お酒の仕事の醍醐味は
縁がどんどん繋がっていくこと
ウイスキーは、大麦などの穀物から作られる麦芽(モルト)を主原料に、発酵や蒸留のプロセスを経て原酒を完成させるもの。そして何年もかけて熟成させることで、独自の味わいを生み出していく。磐梯山麓の豊かな自然による清冽な水と空気は、この地域ならではのウイスキーを育てるのに最適な環境だ。
「都庁時代とは対象的に、職場の周囲には森しかありません。でも、こういう環境で働けることが、いまは嬉しくて仕方がないんです。まだ立ち上がったばかりの蒸留所ですが、今後は生産量を増やしていく予定で、会社も少しずつ大きくなっています」
入社から1年半。見習い蒸留技師から始まった阿部さんの新たなキャリアだが、現在は組織の急成長に伴い、早くも事業部長に昇格し、さらなる事業拡大を図る立場になっている。
自社のウイスキーをいかに広め、事業としていかに育てていくかに心血を注ぐ現在。プロモーションのために東京へ出る機会も多く、忙しない日々を送っている。それでも、望んでやまなかった生活を手にした阿部さんの表情は晴れやかだ。

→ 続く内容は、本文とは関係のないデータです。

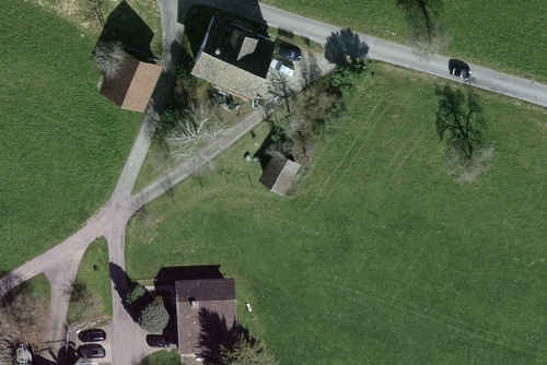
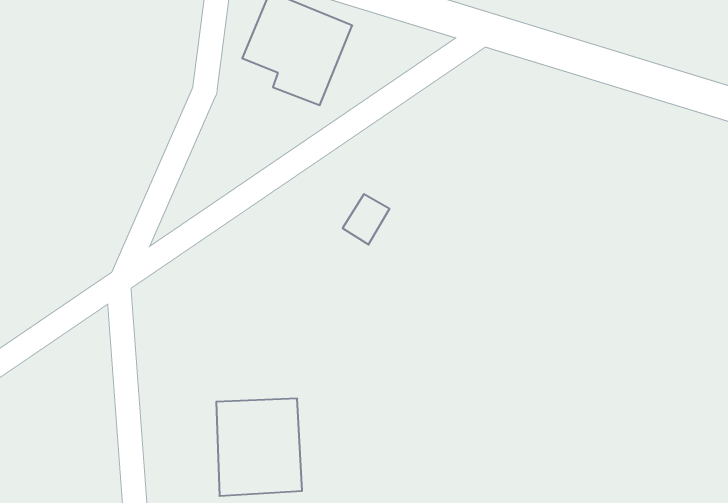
building: [105,46,154,95] -> none

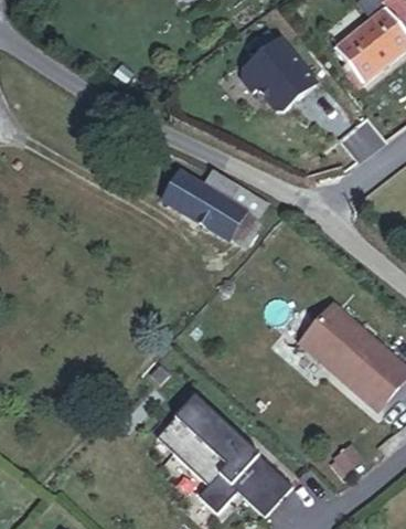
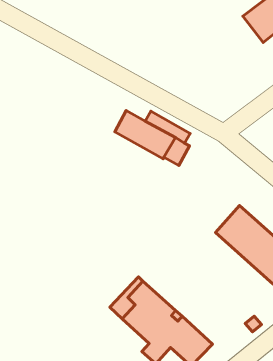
building: [243,39,316,107] -> none

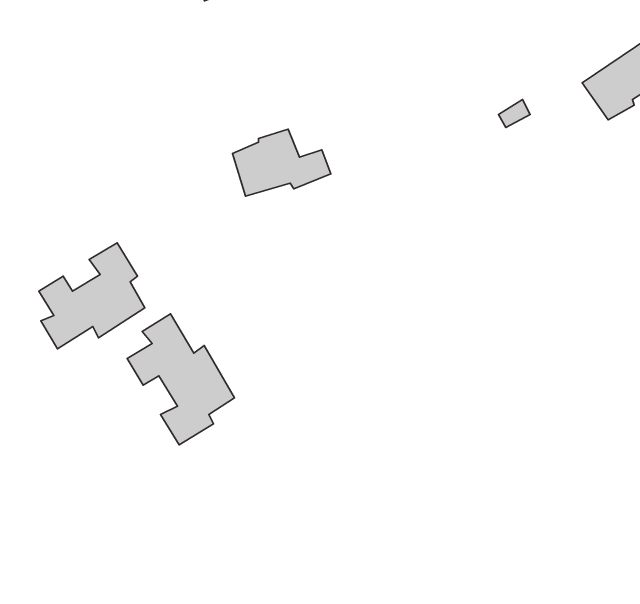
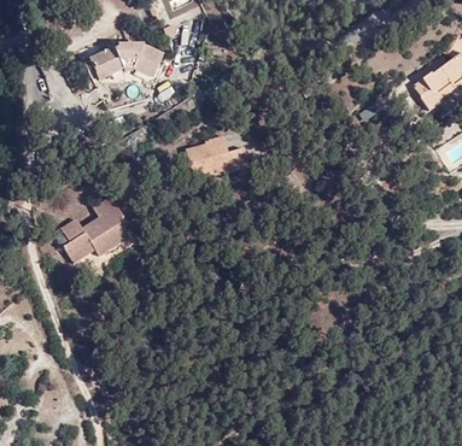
building: none -> [90,43,163,77]
building: [127,314,235,445] -> none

「あらためて感じるのは、お酒というのは人と人の縁を結んでくれるものだということです。天鏡蒸溜所のウイスキーを知ってもらうために、県内外のバーを訪ねてまわる毎日ですが、そのたびに新たな出会いが得られて、すごく充実しているんです」
蒸留所見学ツアーのアテンドも担当する。
なお、都庁勤務時代の経験も、思わぬところで生きている。
「大まかに言ってしまえば、都庁の仕事の大半は説明と調整でした。つまり言葉選びや伝え方がとても重要で、これはいま、天鏡蒸溜所の良さを伝えるうえでも同じことが言えると思います。今後さらに天鏡蒸溜所の知名度を上げていくために、まだまだ頑張らなければなりません」
公務員からウイスキーづくりの世界へ。まったく異なる畑でキャリアのリスタートを叶えた阿部さんのケースは、働き方の選択肢を広げる大きなヒントになるはずだ。